---- Extracted material

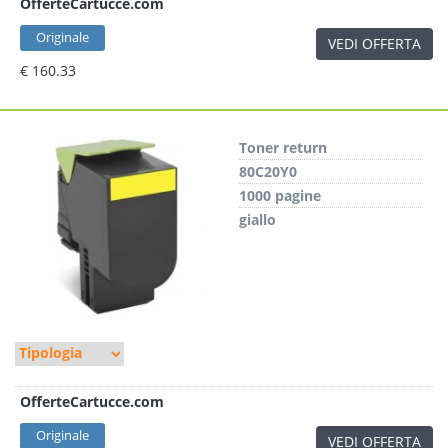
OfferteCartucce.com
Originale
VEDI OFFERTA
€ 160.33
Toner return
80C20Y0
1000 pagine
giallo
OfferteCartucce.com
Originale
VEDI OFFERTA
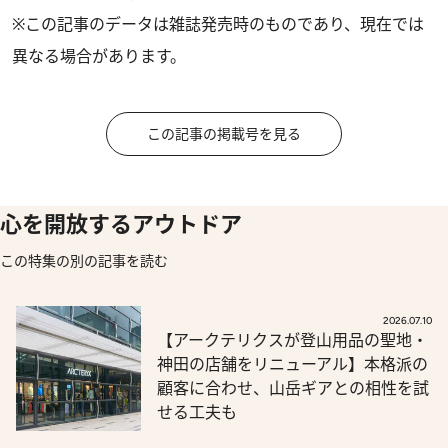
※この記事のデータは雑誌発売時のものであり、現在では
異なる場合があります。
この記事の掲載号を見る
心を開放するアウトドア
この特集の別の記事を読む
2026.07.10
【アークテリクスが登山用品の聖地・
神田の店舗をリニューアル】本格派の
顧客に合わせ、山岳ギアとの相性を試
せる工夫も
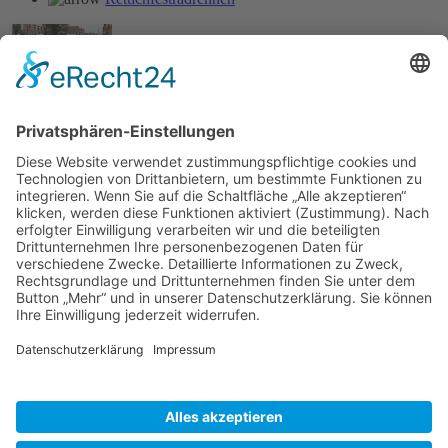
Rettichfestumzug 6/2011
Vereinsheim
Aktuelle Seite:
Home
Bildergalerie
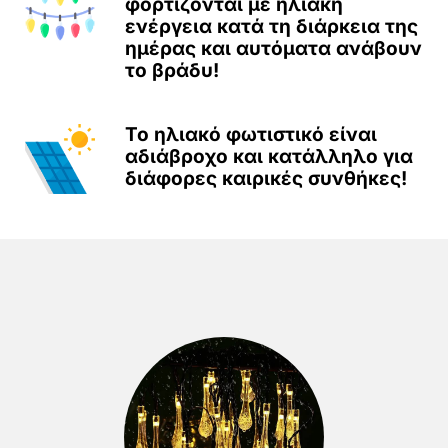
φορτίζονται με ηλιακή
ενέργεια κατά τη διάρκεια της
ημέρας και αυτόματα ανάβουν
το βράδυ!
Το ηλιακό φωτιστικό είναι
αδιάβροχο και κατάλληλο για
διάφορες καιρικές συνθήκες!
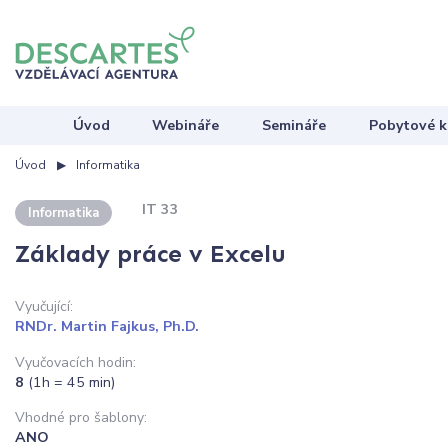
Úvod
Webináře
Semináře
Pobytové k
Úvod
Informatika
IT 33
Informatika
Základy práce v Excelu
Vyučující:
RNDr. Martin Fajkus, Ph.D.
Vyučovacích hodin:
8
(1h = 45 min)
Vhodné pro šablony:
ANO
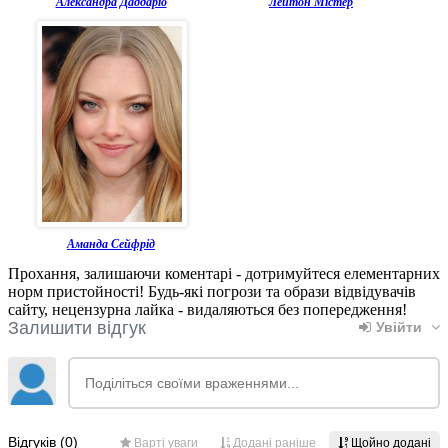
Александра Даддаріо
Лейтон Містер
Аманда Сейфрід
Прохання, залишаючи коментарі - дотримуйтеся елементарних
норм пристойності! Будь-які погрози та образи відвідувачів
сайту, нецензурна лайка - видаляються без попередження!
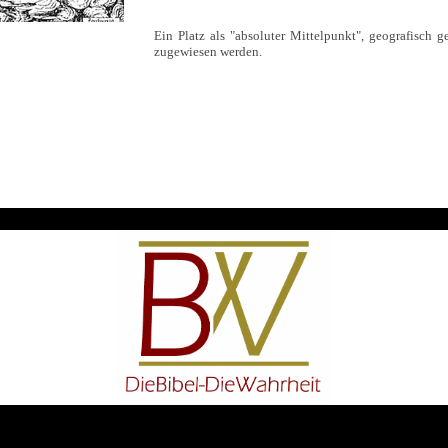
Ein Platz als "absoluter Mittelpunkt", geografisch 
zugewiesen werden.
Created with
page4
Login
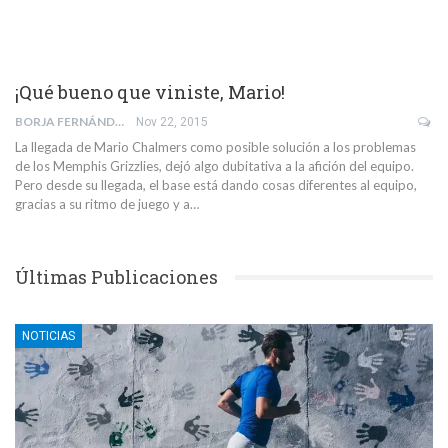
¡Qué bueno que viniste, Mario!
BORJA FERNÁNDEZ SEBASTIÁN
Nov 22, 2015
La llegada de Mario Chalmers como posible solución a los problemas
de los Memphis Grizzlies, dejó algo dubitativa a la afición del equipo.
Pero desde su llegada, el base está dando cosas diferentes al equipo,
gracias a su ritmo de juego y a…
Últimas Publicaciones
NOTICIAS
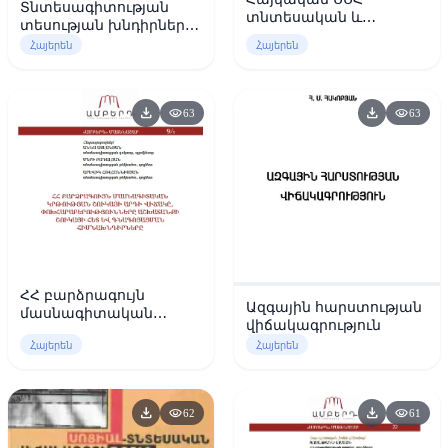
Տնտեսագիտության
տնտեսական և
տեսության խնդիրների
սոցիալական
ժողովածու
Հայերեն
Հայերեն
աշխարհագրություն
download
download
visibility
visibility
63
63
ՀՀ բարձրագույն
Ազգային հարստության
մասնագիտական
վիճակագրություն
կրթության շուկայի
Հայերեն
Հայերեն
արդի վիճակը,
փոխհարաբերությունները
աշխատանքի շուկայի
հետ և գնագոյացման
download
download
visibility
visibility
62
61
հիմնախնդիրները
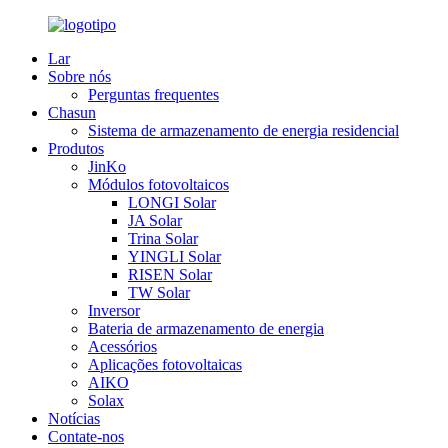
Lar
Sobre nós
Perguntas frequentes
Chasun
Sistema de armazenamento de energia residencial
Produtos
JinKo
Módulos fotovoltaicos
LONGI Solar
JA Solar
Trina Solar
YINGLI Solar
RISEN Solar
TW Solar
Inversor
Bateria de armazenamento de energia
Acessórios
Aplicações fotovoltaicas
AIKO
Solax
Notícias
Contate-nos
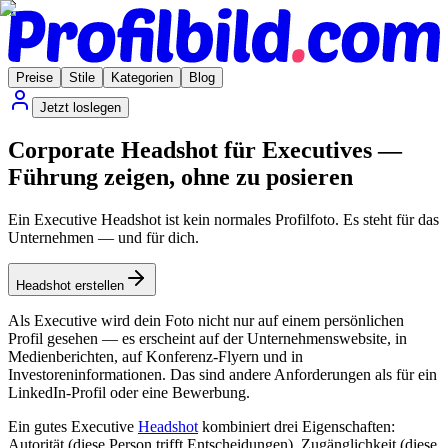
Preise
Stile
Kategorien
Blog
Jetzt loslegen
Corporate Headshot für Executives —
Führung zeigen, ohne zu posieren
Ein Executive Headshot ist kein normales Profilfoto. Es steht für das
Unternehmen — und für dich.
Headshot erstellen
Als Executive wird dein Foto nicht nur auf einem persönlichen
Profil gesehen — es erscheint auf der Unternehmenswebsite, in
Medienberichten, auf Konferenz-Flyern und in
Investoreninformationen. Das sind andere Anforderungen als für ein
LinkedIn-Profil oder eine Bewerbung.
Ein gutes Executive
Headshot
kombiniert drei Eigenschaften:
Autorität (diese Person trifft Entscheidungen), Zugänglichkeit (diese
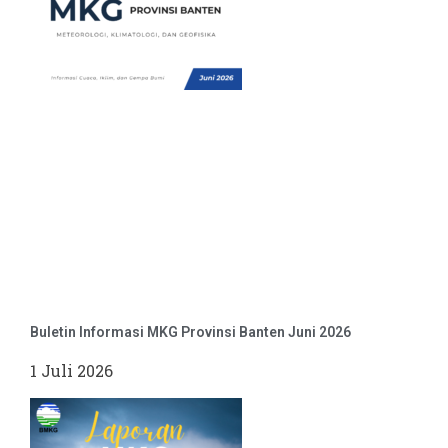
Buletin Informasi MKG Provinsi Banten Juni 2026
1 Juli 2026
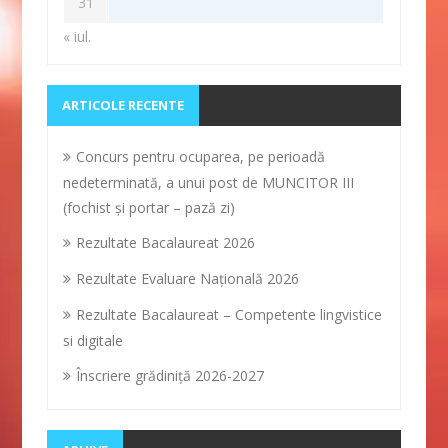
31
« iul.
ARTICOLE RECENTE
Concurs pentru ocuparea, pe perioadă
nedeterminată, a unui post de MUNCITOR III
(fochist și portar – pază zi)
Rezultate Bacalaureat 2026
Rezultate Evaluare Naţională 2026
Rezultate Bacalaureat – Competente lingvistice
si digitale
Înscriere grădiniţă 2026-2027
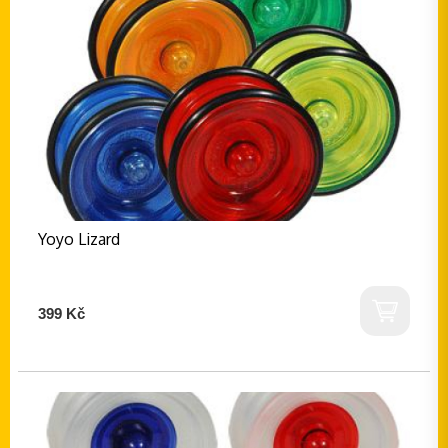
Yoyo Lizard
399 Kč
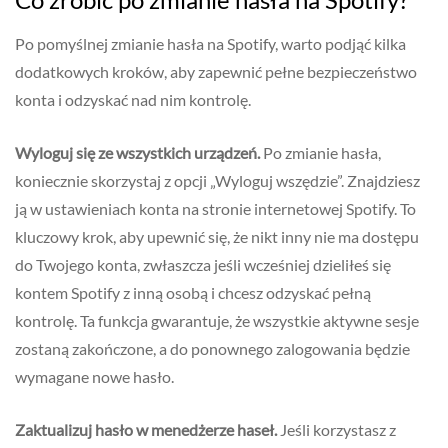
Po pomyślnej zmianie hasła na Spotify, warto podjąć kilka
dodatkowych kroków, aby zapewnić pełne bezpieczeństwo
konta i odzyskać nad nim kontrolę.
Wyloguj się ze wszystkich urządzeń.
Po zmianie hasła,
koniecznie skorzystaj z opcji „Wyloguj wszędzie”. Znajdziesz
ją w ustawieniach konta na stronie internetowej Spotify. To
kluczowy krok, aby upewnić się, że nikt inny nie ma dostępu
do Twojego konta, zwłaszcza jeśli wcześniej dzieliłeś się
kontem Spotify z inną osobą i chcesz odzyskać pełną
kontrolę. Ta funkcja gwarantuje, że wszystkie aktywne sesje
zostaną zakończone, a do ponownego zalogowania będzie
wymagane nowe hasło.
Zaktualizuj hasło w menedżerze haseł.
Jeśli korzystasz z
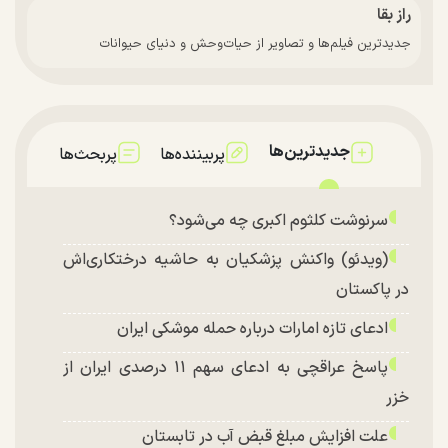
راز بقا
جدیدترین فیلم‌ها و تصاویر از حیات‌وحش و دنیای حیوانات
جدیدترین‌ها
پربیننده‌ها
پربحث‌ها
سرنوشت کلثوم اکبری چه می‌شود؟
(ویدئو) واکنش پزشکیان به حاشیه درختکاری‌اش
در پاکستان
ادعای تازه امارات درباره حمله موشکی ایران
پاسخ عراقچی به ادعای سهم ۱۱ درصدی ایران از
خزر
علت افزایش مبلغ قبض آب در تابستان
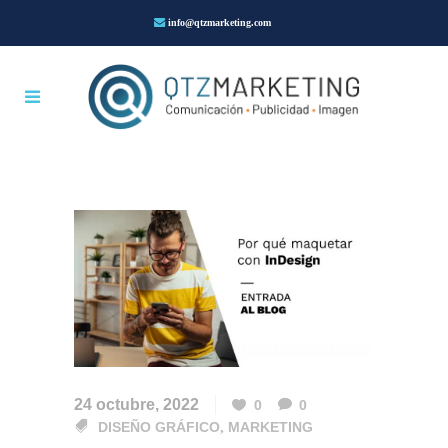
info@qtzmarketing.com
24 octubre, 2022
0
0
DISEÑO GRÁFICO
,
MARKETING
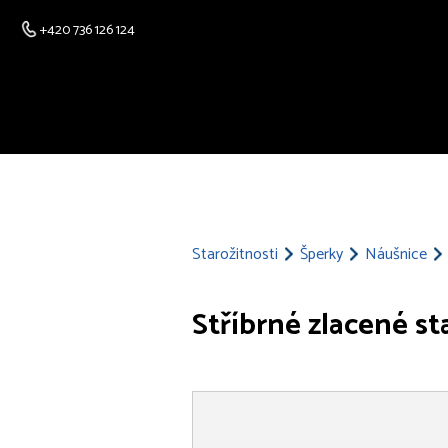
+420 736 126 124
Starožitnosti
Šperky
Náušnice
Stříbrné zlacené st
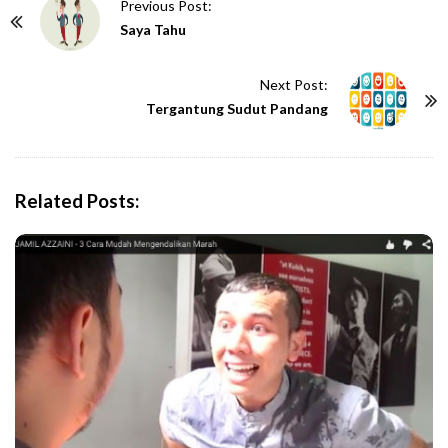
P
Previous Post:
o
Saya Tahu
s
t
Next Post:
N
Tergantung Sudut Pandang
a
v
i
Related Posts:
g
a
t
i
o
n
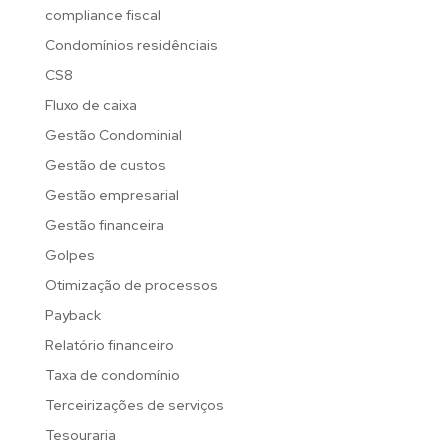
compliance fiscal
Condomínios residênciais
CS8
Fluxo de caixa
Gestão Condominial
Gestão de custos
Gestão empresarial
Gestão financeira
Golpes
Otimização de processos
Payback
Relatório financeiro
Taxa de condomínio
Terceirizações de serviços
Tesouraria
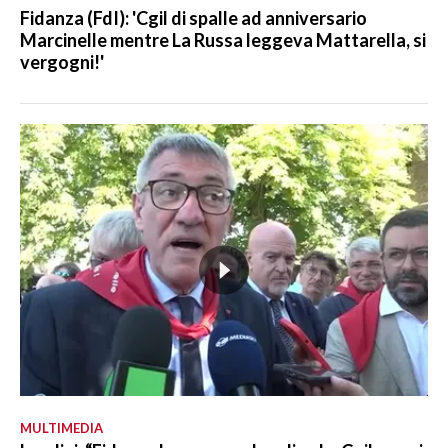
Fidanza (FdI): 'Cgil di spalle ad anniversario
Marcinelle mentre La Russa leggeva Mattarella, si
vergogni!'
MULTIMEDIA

--------

▸ **Directions**: Print the records from their start through the line that contains "сайту, нецензурна лайка", including that line. Leave out the pictures.

▸ **Result**:
OfferteCartucce.com
Originale
VEDI OFFERTA
€ 160.33
Toner return
80C20Y0
1000 pagine
giallo
OfferteCartucce.com
Originale
VEDI OFFERTA
※この記事のデータは雑誌発売時のものであり、現在では
異なる場合があります。
この記事の掲載号を見る
心を開放するアウトドア
この特集の別の記事を読む
2026.07.10
【アークテリクスが登山用品の聖地・
神田の店舗をリニューアル】本格派の
顧客に合わせ、山岳ギアとの相性を試
せる工夫も
Rettichfestumzug 6/2011
Vereinsheim
Aktuelle Seite:
Home
Bildergalerie
φορτίζονται με ηλιακή
ενέργεια κατά τη διάρκεια της
ημέρας και αυτόματα ανάβουν
το βράδυ!
Το ηλιακό φωτιστικό είναι
αδιάβροχο και κατάλληλο για
διάφορες καιρικές συνθήκες!
Úvod
Webináře
Semináře
Pobytové k
Úvod
Informatika
IT 33
Informatika
Základy práce v Excelu
Vyučující:
RNDr. Martin Fajkus, Ph.D.
Vyučovacích hodin:
8
(1h = 45 min)
Vhodné pro šablony:
ANO
Александра Даддаріо
Лейтон Містер
Аманда Сейфрід
Прохання, залишаючи коментарі - дотримуйтеся елементарних
норм пристойності! Будь-які погрози та образи відвідувачів
сайту, нецензурна лайка - видаляються без попередження!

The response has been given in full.